Media & News

News Releases
Pruitt Shows His Anti-Ethanol Stripes, Again

June 26, 2018

           

WASHINGTON — By failing to remedy the harm done by Administrator Scott Pruitt's recent actions on the Renewable Fuel Standard (RFS), today's proposal from the Environmental Protection Agency (EPA) for 2019 RFS blending requirements dealt yet another blow to America's farmers and ethanol producers, according to the Renewable Fuels Association (RFA).
On the surface, today's EPA proposal ostensibly raises the total 2019 renewable volume obligation (RVO) by 3 percent over the 2018 requirement and maintains a 15-billion-gallon requirement for conventional biofuels like corn ethanol. However, due to EPA's failure to stem the tide of small refinery waivers, its refusal to reallocate lost blending volumes, and its brazen repudiation of binding court decisions, RFA said today's proposal is superficial and toothless and undermines President Trump's commitment on the RFS.
"It would seem a hollow and cynical exercise to praise or thank EPA Administrator Pruitt for appearing to follow the statute with this proposed RVO," said RFA President and CEO Bob Dinneen. "While we acknowledge that the implied 15-billion-gallon requirement for conventional biofuels like corn ethanol should, in theory, send a positive signal to the market, it comes with the backdrop of 1.6 billion gallons of demand destructed by illegal waivers to small refineries and no commitment that EPA is changing its approach to granting these exemptions. Thus, the proposal means nothing until EPA reallocates those lost gallons and sets forth a more transparent and rational process that assures small refinery waivers are not abused or granted unnecessarily. Unfortunately, over the past few days, Administrator Pruitt buckled yet again to pressure from the oil industry and removed language from this proposal that would have indicated the Agency's interest in addressing what has clearly become an abused process. That's not just wrong, it flies in the face of the President's commitment to farmers and consumers across the country who support the increased use of renewable fuels," according to Dinneen.
"This RVO proposal is a paean to missed opportunities for the sole purpose of benefiting the oil industry that continues to thwart the development of biofuels at every turn," Dinneen continued. "The Agency missed the opportunity to address the flawed and opaque small refinery waiver process.
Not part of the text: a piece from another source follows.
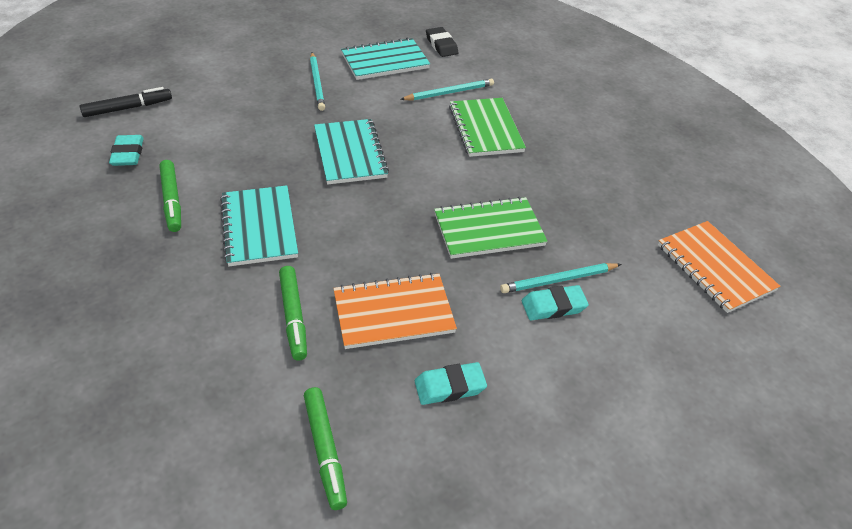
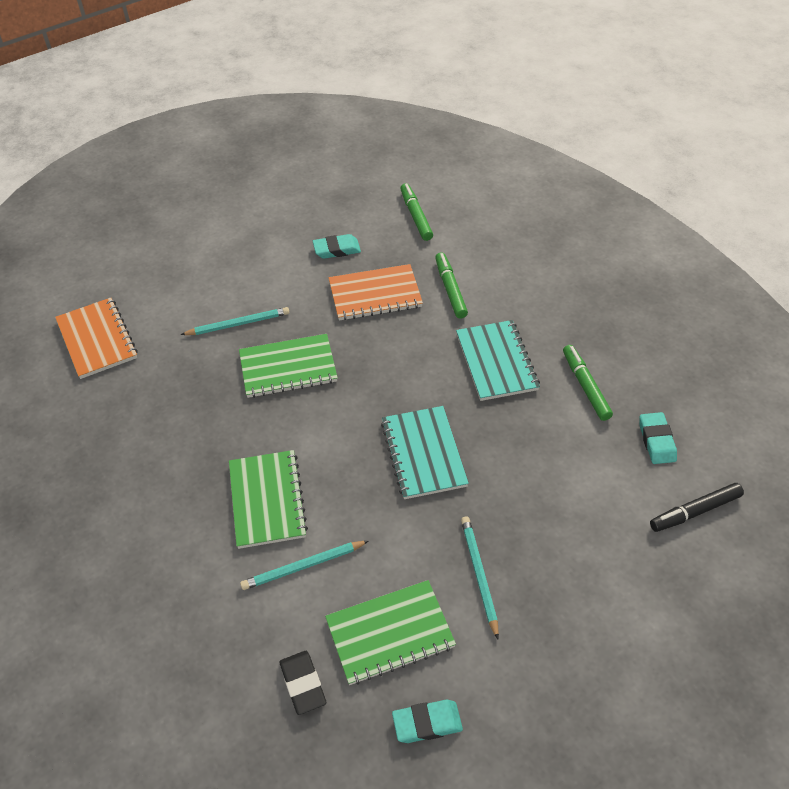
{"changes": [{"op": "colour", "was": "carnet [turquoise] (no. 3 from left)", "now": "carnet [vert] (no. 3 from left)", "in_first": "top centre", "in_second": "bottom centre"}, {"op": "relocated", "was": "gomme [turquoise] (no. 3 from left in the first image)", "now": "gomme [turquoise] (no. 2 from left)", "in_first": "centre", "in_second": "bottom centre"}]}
It failed to address the court-ordered remand of 500 million gallons in forfeited demand from the 2016 RVO. And it once again missed an opportunity to address the disparate treatment of E10 and E15 with regard to volatility regulation. EPA needs to stop tilting to the whims of the oil industry in implementing the nation's renewable fuel program, and work to create demand for ethanol, lowering prices at the pump for consumers and creating economic opportunities for farmers across the country," stated Dinneen.
The agency proposed a total renewable fuel volume of 19.88 billion gallons (BG), of which 4.88 BG is advanced biofuel, including 381 million gallons of cellulosic biofuel. That leaves, on paper, a 15 BG requirement for conventional renewable fuels like corn ethanol.